金融数据处理常用代码

pandas code 合集

生成ohlc数据

def ohlc_resample(data,freq,index_name = 'datetime'):
    """
    D:day
    W:week
    M : month
    H:hour
    T: minutes
    S:seconds
    """
    resampled = pd.DataFrame()
    resampled['open'] = data.set_index(index_name).resample(freq).open.first()
    resampled['high'] = data.set_index(index_name).resample(freq).high.max()
    resampled['low'] = data.set_index(index_name).resample(freq).low.min()
    resampled['close'] = data.set_index(index_name).resample(freq).close.last()
    return resampled

交易胜率

loss = 0
count =0 
for i in back_summary.daily_pnl:
    if i==0 and count ==0:
        pass
    elif i==0 and count!=0:
        if count < 0:
            loss+=1
        count =0
    else:
        count += i
        
trade_times = int(((back_summary.pos - back_summary.pos.shift(1)).abs() >0).sum()/2)
trade_times
win_ratio = 1- loss/trade_times
win_ratio

分组统计行业排名

df2['rankinfo'] = df2.groupby(['ind_lv2','date'])['turnover'].rank(pct=True,na_option= 'bottom')

分天计算因子

from talib import MA

def ta_sma(df):
    SMA =  MA(df.close.values,3) -  MA(df.close.values,5)
    return pd.DataFrame(SMA,index = df.index,columns=['sma'])
def sma(df):
    SMA =  df.close.rolling(3).mean() -  df.close.rolling(5).mean()
    return pd.DataFrame(SMA.values,index = df.index,columns=['sma'])
    
    
temp= data_day.groupby('day').apply(ta_sma)
temp1= data_day.groupby('day').apply(sma)
=-=-=-=-=
*书面任务 1*.
请修改金融数据处理代码中从“return pd.DataFrame(SMA.values,index = df.index,columns=['sma'])”开始、一直到“temp1= data_day.groupby('day').apply(sma)”为止的部分，把其中的“data_day”替换为“df_day”后重新写出。
*书面任务 2*.
请列出金融数据处理代码中，函数ohlc_resample文档字符串所载的全部频率代码，并写明各自对应的含义。
*书面任务 3*.
请根据金融数据处理代码回答下列问题：
(a) 分组统计行业排名时，groupby按哪两列分组？
(b) 函数sma中，两个rolling均值的窗口长度分别是多少？
(c) win_ratio是按什么算式计算的？

*所给数据*.
=-=-=-=-=
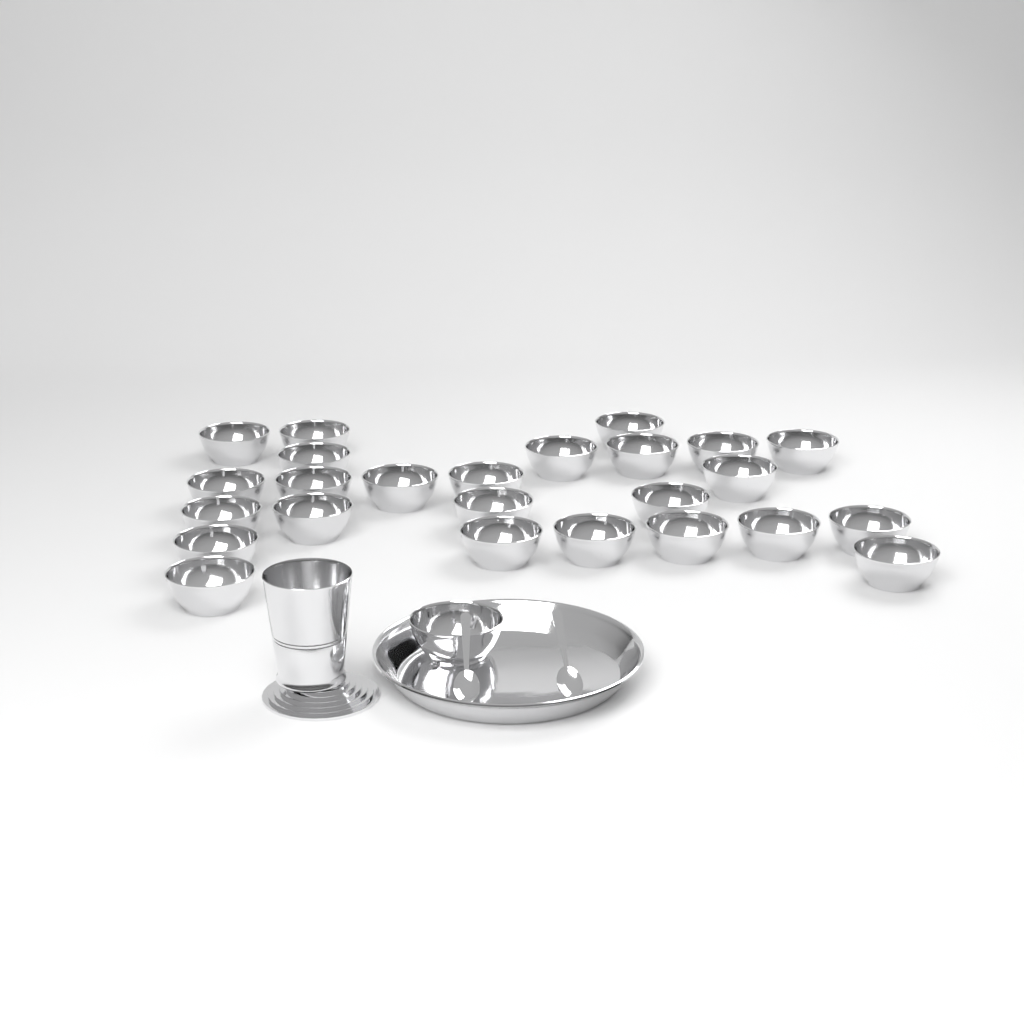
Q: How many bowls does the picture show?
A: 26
=-=-=-=-=
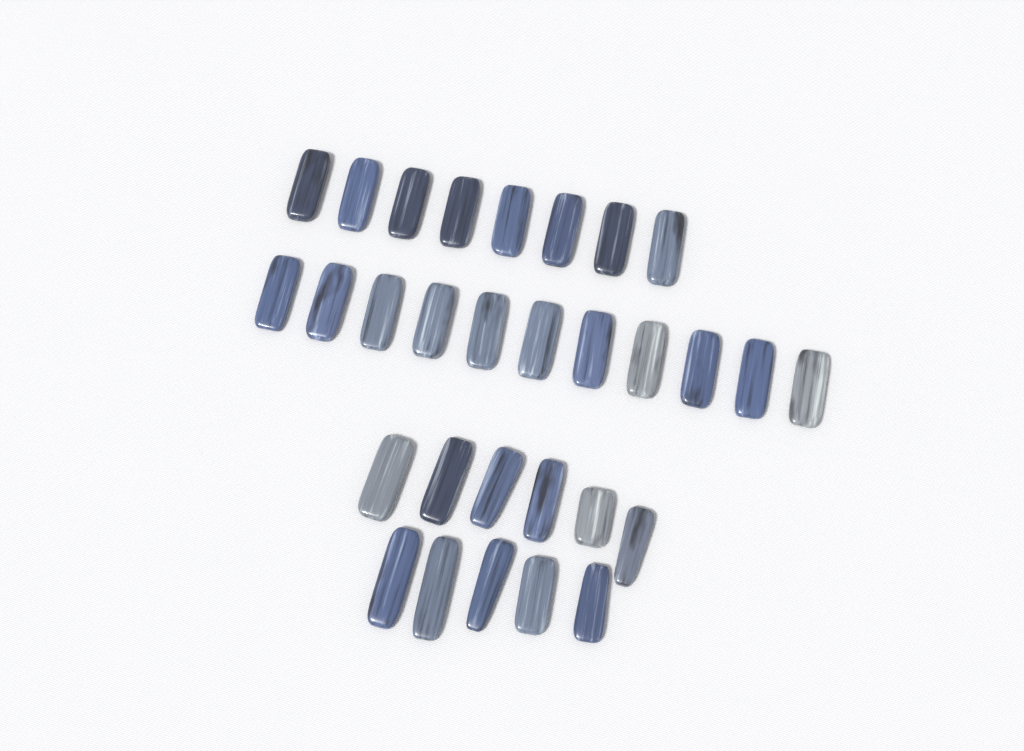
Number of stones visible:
=-=-=-=-=
*参考解答 1*.
return pd.DataFrame(SMA.values,index = df.index,columns=['sma'])
    
    
temp= df_day.groupby('day').apply(ta_sma)
temp1= df_day.groupby('day').apply(sma)

*参考解答 2*.
D：day
W：week
M：month
H：hour
T：minutes
S：seconds

*参考解答 3*.
(a) ind_lv2和date。
(b) 分别是3和5。
(c) win_ratio = 1- loss/trade_times，即1减去loss与trade_times之比。